> **PFLICHTAUFGABEN**
#1 Nenne alle Ministerien, die im Text zur Apothekenreform vorkommen.
#2 Erläutere anhand des Textes zur Apothekenreform, woran sich die Kritik des Bundesforschungsministeriums besonders entzündet hat.
#3 Setze den Text zur Apothekenreform im Anschluss an seinen letzten Satz fort.

> **TEXTABSCHNITT**

Noch immer gibt es kein grünes Licht aus dem BMJ: „Diese Prüfung ist bezüglich des von Ihnen benannten Gesetzentwurfs noch nicht abgeschlossen“, teilte eine Sprecherin auf erneute Anfrage zum Stand der Rechtsprüfung mit. Ob es bei der Apothekenreform tatsächlich rechtliche Bedenken gibt oder sich die Prüfung nur verzögert, dazu äußert sich das BMJ weiterhin nicht.

Lindner gegen Light-Apotheken

Nach dem BMJ hat nun aber ein zweites Ressort unter FDP-Führung Vorbehalte gegen die Apothekenreform geäußert. Das Bundesforschungsministerium (BMBF) unter der Führung von Stark-Watzinger hat gegenüber dem BMG einen Leitungsvorbehalt eingelegt, bestätigt eine Sprecherin auf Anfrage. Insbesondere die Regelungen zu Filialapotheken und Apotheken ohne Präsenzapotheker seien auf Kritik gestoßen. Die Prüfung hier sei noch nicht abgeschlossen.

Gesammelte Daten:
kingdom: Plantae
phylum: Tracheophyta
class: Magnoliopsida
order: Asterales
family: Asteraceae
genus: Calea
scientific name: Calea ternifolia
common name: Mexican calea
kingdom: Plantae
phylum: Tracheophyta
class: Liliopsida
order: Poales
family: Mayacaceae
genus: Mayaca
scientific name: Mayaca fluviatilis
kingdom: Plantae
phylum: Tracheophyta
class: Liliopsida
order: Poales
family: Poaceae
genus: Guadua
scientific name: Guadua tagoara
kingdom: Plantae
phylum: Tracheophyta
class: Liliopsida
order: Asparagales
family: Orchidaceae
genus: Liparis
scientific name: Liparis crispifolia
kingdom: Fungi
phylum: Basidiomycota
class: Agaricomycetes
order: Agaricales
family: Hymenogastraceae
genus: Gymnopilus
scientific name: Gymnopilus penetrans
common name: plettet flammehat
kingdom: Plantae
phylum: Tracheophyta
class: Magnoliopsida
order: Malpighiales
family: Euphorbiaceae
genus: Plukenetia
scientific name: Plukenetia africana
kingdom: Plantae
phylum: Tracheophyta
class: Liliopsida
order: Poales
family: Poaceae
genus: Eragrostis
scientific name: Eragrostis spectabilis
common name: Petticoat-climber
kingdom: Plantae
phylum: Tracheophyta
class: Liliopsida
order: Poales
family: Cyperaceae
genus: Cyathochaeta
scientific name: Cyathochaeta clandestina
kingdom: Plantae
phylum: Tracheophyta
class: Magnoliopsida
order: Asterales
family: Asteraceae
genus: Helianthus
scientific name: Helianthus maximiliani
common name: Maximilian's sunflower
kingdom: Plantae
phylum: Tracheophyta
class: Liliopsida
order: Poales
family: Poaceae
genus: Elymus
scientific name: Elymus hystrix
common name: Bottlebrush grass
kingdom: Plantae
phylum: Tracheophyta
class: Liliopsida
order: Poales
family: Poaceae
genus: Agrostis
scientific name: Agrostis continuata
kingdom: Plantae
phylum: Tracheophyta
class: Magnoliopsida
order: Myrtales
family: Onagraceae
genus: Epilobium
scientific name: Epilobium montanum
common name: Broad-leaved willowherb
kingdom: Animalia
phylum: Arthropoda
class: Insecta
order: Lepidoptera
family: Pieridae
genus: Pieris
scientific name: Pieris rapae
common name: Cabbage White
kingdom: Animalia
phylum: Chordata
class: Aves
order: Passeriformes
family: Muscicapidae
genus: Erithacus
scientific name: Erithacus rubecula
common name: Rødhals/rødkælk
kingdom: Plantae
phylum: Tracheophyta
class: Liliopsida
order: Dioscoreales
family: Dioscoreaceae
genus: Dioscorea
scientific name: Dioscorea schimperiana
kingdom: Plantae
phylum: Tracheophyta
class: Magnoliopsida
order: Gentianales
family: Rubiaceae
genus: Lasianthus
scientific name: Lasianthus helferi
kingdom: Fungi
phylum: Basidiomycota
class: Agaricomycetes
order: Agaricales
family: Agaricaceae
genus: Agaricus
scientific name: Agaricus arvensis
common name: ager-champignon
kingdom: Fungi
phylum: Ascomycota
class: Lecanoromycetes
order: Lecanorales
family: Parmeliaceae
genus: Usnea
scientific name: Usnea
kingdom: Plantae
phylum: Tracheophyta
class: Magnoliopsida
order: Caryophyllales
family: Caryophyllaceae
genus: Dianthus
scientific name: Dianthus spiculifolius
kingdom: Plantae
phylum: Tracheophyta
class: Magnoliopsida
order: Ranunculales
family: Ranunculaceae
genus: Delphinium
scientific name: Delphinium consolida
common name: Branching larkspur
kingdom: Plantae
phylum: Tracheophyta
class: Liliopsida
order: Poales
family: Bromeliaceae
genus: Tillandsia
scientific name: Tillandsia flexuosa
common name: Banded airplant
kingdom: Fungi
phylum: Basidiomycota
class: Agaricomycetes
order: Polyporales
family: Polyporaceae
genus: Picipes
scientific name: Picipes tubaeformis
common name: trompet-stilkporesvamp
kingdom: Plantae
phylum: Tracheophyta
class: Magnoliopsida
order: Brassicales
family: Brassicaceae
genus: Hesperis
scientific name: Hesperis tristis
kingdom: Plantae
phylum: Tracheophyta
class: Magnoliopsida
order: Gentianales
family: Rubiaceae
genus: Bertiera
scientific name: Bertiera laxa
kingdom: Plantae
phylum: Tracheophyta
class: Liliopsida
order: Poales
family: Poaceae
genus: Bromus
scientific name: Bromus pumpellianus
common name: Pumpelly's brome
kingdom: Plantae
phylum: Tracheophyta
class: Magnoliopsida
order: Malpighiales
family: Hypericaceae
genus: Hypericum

> **LÖSUNGEN JE AUFGABE**
#1 BMJ, Bundesforschungsministerium (BMBF), BMG

#2 Das Bundesforschungsministerium hat beim BMG einen Leitungsvorbehalt gegen die Apothekenreform eingelegt. Auf Kritik gestoßen sind dabei vor allem die Regelungen zu Filialapotheken und zu Apotheken ohne Präsenzapotheker.

#3
Auf die Frage, welche Konsequenzen sich aus den Vorbehalten des Ministeriums für den Kabinettstermin in der nächsten Woche ergeben, sagt die Sprecherin: „Der Abstimmungsprozess ist hierzu noch nicht abgeschlossen. Nach Abschluss der Abstimmungen wird das Vorhaben ins Kabinett eingebracht.“

Das Ganze ist kein Zufall; in der vergangenen Woche hat sich FDP-Chef Christian Lindner klar gegen die von Lauterbach geplanten Apotheken ohne Präsenzapotheker positioniert. Sein Finanzministerium hatte bereits den ersten Durchgang in der Ressortabstimmung verzögert.

Dass jetzt mit dem BMBF ein zweites Ressort seine Bedenken anmeldet, ist ein kluger Schachzug der Liberalen, zumal das BMBF nicht nur streng juristische, sondern auch inhaltliche Argumente in die Diskussion einbringen kann.

Rückhalt verloren?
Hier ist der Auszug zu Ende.